The swing unit 33 is attached to the jaw 31 from the grasping piece 13 side. The swing unit 33 is attached to the jaw 31 via the swing pin 35. The swing pin 35 is provided in the center of the grasping piece 14 with respect to the direction in which the grasping piece 14 extends, and extends along the width directions. The swing pin 35 is made of a metal, for example. The swing unit 33 is swingable with respect to the jaw 31 about the swing pin 35 as a swing axis. The swing unit 33 constitutes the second treating surface 18 of the grasping piece 14. The swing unit 33 includes the back surface 34. The back surface 34 faces the opposite side of the second treating surface 18. The back surface 34 of the swing unit 33 faces the inward surface 32 of the jaw 31.
The swing unit 33 includes an electrode holder 41. The electrode holder 41 extends from the distal portion to the proximal portion of the jaw 31 along the direction in which the grasping piece 14 extends. The electrode holder 41 is made of a material having electrically insulating properties and a small thermal conductivity rate. The electrode holder 41 is made of a resin, for example.
An insertion hole 37 is provided in the jaw 31. The insertion hole 37 is formed along the width directions in the jaw 31. The insertion hole 37 is formed on the side walls of the jaw 31 with respect to the width directions, and penetrates the side walls of the jaw 31. An insertion hole 42 is provided in the electrode holder 41. The insertion hole 42 is formed in the electrode holder 41 along the width directions. The swing pin 35 is inserted into the insertion hole 37 of the jaw 31 and the insertion hole 42 of the electrode holder 41. With the swing pin 35 inserted into the insertion holes 37 and 42, the electrode holder 41 is attached to the jaw 31.
An electrically conductive member (second electrode) 43 is attached to the electrode holder 41. The electrically conductive member 43 is attached to the electrode holder 41 from the grasping piece 13 side. The electrically conductive member 43 extends along the direction in which the grasping piece 14 extends, and extends through the range from the distal portion to the proximal portion of the jaw 31. The electrically conductive member 43 constitutes a part of the first treating surface 17. The electrically conductive member 43 has electrical conductivity. The electrically conductive member 43 is made of a metal such as a stainless steel. The electrically conductive member 43 is electrically insulated from the jaw 31 and the swing pin 35 via the electrode holder 41. The electrically conductive member 43 has a larger thermal conductivity rate than that of the electrode holder 41. Accordingly, the electrode holder 41 has a smaller thermal conductivity rate than that of the electrically conductive member 43.

» Work instruction a:
Reproduce the lines of the records, starting with the line that contains "EinsSein 0,5kg Bruidsuiker Chocolade" and running down through the line that contains "8 Pralines in", with both of those lines included.
The records are unrelated to the swing unit description.

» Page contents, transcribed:
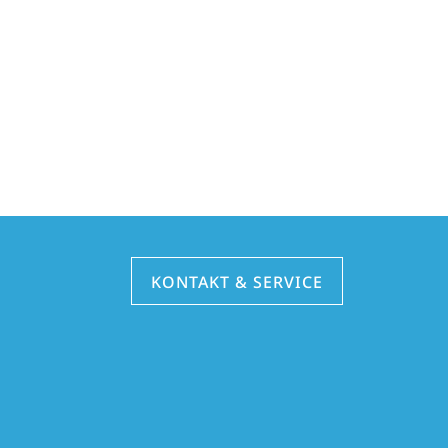
KONTAKT & SERVICE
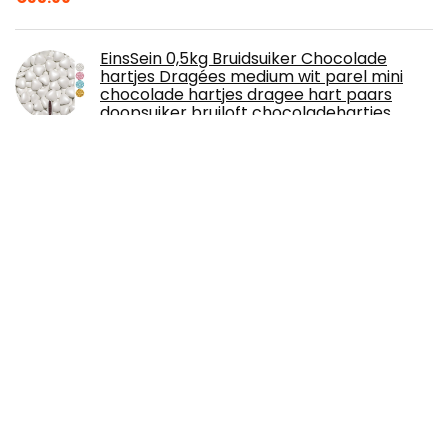
EinsSein 0,5kg Bruidsuiker Chocolade
hartjes Dragées medium wit parel mini
chocolade hartjes dragee hart paars
doopsuiker bruiloft chocoladehartjes
suiker gekleurd suikerlaagje geboorte communie
candy
€
11.99
Lolly, passievrucht - COLOMBINA Bon Bon
Bum Maracuja, 408g
€
19.77
8 Pralines in de vorm van CupCakes -
Verjaardag | Speciale en luxueuse pralines
| Chocolade | Cadeau | Geschenkidee |
Vrouw | Man | Vader | Moeder | Oma | Opa
€
24.99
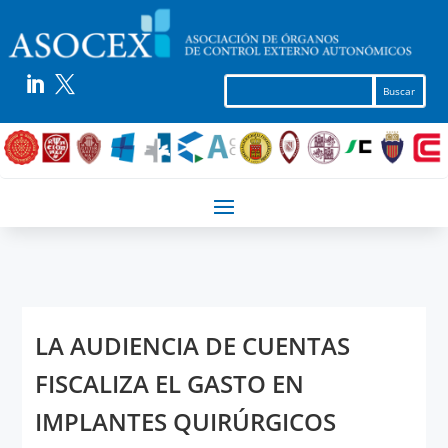


LA AUDIENCIA DE CUENTAS
FISCALIZA EL GASTO EN
IMPLANTES QUIRÚRGICOS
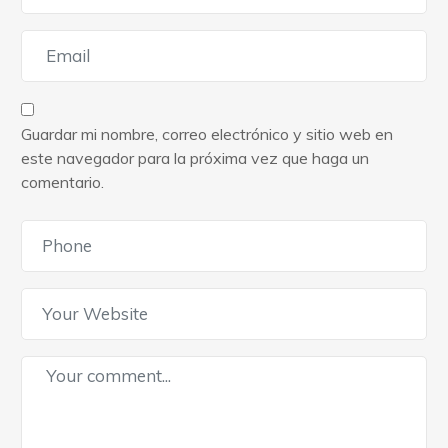
Guardar mi nombre, correo electrónico y sitio web en
este navegador para la próxima vez que haga un
comentario.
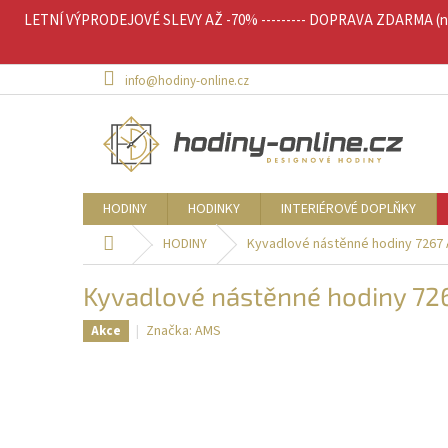
Přejít
LETNÍ VÝPRODEJOVÉ SLEVY AŽ -70% --------- DOPRAVA ZDARMA (nad 
na
obsah
info@hodiny-online.cz
HODINY
HODINKY
INTERIÉROVÉ DOPLŇKY
Domů
HODINY
Kyvadlové nástěnné hodiny 7267
Kyvadlové nástěnné hodiny 7
Značka:
AMS
Akce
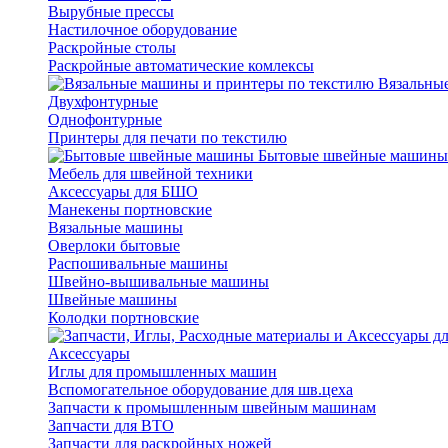
Вырубные прессы
Настилочное оборудование
Раскройные столы
Раскройные автоматические комлексы
Вязальные
Двухфонтурные
Однофонтурные
Принтеры для печати по текстилю
Бытовые швейные машины
Мебель для швейной техники
Аксессуары для БШО
Манекены портновские
Вязальные машины
Оверлоки бытовые
Распошивальные машины
Швейно-вышивальные машины
Швейные машины
Колодки портновские
Аксессуары
Иглы для промышленных машин
Вспомогательное оборудование для шв.цеха
Запчасти к промышленным швейным машинам
Запчасти для ВТО
Запчасти для раскройных ножей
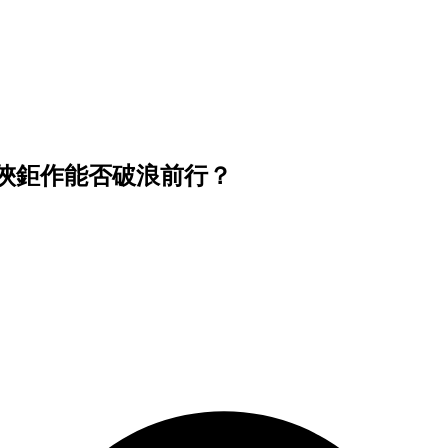
俠鉅作能否破浪前行？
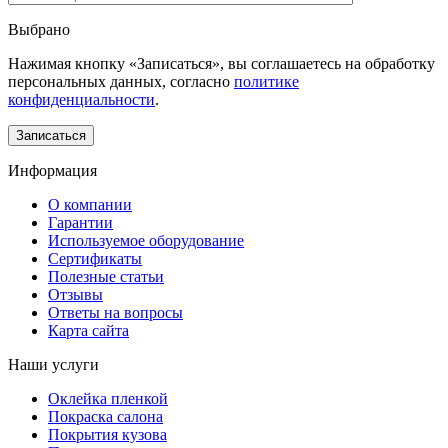
Выбрано
Нажимая кнопку «Записаться», вы соглашаетесь на обработку
персональных данных, согласно
политике
конфиденциальности
.
Информация
О компании
Гарантии
Используемое оборудование
Сертификаты
Полезные статьи
Отзывы
Ответы на вопросы
Карта сайта
Наши услуги
Оклейка пленкой
Покраска салона
Покрытия кузова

» Work instruction b:
Transcribe the part of the swing unit description that runs from "The swing unit 33 includes an" down through "resin, for example.".

» Expected output a:
EinsSein 0,5kg Bruidsuiker Chocolade
hartjes Dragées medium wit parel mini
chocolade hartjes dragee hart paars
doopsuiker bruiloft chocoladehartjes
suiker gekleurd suikerlaagje geboorte communie
candy
€
11.99
Lolly, passievrucht - COLOMBINA Bon Bon
Bum Maracuja, 408g
€
19.77
8 Pralines in de vorm van CupCakes -

» Expected output b:
The swing unit 33 includes an electrode holder 41. The electrode holder 41 extends from the distal portion to the proximal portion of the jaw 31 along the direction in which the grasping piece 14 extends. The electrode holder 41 is made of a material having electrically insulating properties and a small thermal conductivity rate. The electrode holder 41 is made of a resin, for example.